Each line below that holds the word "round" counts once; state the total number of such lines and nothing else.

START AVAILABLE DATA

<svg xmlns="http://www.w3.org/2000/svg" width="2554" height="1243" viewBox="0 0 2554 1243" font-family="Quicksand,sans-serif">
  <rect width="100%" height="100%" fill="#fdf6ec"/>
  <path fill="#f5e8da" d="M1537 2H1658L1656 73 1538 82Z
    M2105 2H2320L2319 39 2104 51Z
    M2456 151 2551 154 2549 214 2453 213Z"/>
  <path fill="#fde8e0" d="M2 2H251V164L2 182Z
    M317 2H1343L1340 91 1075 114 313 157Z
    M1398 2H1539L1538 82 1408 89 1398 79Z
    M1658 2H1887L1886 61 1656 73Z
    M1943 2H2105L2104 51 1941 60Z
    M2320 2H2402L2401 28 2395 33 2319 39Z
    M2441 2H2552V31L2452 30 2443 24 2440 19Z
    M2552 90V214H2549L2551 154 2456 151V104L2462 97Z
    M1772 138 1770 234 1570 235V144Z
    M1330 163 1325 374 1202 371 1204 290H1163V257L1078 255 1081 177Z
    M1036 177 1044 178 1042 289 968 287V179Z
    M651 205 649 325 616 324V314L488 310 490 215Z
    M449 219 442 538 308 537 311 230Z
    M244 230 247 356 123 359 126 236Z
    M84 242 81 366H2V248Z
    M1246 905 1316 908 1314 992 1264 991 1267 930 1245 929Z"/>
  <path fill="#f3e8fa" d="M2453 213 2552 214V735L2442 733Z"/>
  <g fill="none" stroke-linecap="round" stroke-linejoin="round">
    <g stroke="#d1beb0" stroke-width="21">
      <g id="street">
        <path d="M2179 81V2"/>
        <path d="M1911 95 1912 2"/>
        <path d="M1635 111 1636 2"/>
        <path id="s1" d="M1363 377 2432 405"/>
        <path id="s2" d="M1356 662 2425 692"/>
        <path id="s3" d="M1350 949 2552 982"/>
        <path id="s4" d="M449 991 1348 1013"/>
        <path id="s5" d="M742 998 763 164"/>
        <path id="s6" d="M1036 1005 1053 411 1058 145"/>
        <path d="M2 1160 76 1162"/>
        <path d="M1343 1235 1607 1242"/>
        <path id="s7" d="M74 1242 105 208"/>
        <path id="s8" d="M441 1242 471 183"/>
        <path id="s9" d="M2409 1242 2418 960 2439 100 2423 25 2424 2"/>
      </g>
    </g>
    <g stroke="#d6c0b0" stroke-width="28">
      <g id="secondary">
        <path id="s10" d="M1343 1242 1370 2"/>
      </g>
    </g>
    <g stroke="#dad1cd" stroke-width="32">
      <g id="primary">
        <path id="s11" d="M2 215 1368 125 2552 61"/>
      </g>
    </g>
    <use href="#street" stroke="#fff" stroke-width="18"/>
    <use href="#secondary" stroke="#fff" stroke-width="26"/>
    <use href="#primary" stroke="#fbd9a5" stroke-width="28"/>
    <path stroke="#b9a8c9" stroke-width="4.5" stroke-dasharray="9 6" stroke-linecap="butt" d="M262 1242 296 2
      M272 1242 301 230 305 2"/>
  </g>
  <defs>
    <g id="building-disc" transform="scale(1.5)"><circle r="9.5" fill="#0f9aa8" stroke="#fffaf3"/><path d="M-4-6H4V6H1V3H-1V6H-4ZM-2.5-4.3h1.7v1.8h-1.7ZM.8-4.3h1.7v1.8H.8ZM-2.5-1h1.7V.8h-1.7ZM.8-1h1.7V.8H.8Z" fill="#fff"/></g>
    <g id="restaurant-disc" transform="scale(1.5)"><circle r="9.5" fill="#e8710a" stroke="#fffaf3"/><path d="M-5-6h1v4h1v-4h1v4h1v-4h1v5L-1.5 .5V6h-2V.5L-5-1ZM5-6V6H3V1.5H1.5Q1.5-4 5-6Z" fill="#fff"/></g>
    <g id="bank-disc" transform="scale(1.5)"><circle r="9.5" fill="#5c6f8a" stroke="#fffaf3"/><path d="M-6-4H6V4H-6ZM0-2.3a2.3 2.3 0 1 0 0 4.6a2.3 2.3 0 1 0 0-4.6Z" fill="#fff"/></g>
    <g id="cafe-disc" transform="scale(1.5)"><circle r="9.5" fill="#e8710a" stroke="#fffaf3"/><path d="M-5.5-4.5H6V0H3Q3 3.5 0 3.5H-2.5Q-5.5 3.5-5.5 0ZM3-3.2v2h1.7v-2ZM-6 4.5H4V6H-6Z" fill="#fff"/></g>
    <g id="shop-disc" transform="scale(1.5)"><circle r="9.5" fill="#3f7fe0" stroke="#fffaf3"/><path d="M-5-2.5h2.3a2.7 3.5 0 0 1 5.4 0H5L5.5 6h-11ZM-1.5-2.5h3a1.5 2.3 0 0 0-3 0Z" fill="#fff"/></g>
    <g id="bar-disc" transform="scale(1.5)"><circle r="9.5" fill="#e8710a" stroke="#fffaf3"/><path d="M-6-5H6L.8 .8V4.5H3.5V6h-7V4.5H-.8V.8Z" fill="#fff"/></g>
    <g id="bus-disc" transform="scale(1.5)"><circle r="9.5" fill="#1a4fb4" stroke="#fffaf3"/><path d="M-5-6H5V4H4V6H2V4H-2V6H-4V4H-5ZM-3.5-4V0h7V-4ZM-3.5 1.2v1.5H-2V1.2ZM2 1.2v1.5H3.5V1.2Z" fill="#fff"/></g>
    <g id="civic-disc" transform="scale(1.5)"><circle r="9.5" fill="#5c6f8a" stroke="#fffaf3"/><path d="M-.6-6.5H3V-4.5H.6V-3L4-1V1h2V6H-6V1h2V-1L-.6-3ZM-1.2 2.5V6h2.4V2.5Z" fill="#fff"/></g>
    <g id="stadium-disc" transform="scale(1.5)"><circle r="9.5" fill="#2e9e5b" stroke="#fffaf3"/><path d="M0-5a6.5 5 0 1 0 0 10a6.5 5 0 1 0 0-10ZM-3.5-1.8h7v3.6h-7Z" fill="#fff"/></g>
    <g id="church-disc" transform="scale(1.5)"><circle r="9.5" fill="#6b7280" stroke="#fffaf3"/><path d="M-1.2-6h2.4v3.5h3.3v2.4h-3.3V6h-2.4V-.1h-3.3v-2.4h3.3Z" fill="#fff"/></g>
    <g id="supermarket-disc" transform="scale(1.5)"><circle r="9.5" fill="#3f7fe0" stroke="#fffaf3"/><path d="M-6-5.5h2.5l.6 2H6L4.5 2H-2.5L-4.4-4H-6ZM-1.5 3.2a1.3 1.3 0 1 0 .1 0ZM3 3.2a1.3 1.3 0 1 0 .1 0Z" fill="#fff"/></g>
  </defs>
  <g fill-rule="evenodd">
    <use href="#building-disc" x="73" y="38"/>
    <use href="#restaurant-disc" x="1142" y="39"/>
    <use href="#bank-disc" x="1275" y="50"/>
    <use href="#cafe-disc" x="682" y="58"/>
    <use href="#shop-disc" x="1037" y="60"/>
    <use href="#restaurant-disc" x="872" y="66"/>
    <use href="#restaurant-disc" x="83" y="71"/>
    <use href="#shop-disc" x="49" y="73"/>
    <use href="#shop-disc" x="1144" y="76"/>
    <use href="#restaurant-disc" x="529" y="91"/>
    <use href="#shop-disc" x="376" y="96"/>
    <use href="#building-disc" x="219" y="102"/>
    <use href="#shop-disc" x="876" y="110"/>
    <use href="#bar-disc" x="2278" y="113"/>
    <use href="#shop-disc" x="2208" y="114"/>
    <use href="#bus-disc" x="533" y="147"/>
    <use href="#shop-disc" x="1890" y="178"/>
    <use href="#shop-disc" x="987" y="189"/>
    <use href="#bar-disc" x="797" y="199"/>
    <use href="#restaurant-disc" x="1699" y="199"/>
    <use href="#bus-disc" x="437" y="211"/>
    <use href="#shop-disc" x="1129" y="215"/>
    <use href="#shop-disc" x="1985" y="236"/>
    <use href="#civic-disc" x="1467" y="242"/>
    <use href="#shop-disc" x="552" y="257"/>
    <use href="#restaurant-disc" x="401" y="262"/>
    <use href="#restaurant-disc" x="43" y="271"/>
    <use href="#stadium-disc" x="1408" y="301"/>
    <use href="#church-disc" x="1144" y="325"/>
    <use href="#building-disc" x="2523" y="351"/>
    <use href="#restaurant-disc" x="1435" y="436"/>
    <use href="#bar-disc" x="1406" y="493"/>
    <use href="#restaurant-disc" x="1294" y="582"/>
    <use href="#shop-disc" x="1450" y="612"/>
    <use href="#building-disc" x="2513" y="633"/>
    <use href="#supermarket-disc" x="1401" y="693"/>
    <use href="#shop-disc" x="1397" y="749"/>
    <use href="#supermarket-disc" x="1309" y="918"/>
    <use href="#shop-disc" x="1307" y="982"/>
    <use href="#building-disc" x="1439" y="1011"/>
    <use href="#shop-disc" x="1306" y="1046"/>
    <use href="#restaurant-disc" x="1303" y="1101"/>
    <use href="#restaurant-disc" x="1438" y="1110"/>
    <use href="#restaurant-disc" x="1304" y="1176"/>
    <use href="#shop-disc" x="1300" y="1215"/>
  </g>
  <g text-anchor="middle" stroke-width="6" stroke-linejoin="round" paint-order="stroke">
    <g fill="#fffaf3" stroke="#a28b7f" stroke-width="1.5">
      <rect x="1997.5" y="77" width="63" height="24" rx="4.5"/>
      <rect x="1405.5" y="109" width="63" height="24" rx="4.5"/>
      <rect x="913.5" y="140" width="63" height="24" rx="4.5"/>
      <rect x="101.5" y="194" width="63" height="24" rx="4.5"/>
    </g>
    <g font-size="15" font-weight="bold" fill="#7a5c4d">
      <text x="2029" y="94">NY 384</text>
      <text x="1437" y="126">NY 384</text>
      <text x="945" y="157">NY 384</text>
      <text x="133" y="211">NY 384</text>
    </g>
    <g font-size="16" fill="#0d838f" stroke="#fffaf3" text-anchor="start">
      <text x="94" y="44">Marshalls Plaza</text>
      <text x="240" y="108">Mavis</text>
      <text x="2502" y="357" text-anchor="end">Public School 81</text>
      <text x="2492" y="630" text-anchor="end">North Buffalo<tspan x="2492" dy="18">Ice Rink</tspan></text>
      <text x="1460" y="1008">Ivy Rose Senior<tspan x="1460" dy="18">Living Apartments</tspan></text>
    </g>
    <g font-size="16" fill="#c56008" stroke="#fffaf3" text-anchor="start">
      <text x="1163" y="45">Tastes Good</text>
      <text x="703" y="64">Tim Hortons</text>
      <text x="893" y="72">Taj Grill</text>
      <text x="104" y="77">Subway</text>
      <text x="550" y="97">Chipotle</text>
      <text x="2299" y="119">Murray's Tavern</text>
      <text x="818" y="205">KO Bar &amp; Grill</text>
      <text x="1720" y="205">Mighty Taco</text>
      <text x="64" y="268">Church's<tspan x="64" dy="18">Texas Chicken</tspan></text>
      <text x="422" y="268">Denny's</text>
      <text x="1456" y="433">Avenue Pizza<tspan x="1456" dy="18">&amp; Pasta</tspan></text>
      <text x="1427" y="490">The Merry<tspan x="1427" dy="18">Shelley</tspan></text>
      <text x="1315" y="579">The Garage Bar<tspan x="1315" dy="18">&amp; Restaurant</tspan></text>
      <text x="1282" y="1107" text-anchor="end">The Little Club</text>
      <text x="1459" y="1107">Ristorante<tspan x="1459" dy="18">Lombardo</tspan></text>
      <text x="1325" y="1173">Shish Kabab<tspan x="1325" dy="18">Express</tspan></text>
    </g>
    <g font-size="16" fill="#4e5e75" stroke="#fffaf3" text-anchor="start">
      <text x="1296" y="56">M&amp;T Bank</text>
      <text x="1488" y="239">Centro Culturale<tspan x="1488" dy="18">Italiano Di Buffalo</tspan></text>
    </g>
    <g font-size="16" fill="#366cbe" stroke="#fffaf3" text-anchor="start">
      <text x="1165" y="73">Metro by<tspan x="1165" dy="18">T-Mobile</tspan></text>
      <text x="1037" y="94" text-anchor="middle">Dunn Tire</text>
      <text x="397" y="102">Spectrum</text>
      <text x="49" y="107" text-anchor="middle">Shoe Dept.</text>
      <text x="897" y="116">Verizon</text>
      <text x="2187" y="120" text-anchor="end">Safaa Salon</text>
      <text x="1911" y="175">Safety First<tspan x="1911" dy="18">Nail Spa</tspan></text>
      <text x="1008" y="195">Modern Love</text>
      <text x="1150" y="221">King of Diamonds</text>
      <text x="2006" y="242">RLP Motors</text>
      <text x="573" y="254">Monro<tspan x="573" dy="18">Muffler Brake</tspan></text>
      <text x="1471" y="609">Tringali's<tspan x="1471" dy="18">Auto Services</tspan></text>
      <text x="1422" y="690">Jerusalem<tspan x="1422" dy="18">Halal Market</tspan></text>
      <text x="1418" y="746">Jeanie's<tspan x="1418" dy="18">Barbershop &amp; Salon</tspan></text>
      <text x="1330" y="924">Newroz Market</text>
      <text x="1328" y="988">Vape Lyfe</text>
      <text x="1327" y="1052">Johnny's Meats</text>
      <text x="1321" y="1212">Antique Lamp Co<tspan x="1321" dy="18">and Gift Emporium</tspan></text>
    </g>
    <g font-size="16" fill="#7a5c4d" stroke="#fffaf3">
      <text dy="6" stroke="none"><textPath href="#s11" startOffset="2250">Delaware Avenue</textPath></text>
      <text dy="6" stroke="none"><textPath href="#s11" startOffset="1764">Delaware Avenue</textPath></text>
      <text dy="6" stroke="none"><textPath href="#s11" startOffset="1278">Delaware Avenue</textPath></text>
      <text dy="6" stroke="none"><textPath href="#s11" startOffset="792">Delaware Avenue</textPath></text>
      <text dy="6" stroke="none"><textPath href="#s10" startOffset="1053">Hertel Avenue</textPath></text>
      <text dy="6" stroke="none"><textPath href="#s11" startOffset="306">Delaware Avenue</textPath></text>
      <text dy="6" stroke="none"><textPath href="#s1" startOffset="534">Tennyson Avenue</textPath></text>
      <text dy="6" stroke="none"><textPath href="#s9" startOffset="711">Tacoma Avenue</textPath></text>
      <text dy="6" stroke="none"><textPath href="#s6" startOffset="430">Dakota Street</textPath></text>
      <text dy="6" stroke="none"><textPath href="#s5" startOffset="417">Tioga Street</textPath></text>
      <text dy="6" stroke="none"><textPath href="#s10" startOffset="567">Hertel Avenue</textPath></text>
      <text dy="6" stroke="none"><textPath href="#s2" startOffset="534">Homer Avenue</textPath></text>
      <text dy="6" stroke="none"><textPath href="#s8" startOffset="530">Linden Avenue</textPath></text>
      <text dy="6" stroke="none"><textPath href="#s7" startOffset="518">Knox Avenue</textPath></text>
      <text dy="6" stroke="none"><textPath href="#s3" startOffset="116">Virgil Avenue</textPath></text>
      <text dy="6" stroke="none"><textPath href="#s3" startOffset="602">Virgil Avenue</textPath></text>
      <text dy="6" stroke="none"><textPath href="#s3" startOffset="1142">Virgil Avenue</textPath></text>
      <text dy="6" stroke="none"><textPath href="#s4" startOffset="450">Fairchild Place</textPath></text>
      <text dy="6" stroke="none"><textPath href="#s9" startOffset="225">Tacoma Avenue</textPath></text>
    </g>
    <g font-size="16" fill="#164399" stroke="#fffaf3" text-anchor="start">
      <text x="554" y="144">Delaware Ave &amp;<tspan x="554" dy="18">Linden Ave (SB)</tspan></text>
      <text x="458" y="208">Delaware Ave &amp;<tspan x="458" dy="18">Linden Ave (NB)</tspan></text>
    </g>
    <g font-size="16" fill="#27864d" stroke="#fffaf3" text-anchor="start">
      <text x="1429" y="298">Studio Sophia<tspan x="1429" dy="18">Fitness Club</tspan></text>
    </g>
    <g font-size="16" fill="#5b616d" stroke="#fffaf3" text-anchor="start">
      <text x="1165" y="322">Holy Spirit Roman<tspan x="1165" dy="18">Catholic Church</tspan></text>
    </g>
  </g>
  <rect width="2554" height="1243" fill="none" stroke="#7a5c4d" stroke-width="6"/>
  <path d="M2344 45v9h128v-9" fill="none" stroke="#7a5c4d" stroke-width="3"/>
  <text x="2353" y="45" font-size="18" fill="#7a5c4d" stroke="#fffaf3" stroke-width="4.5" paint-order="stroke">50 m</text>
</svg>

END AVAILABLE DATA

§ RESPONSE TO THIS EXERCISE: 2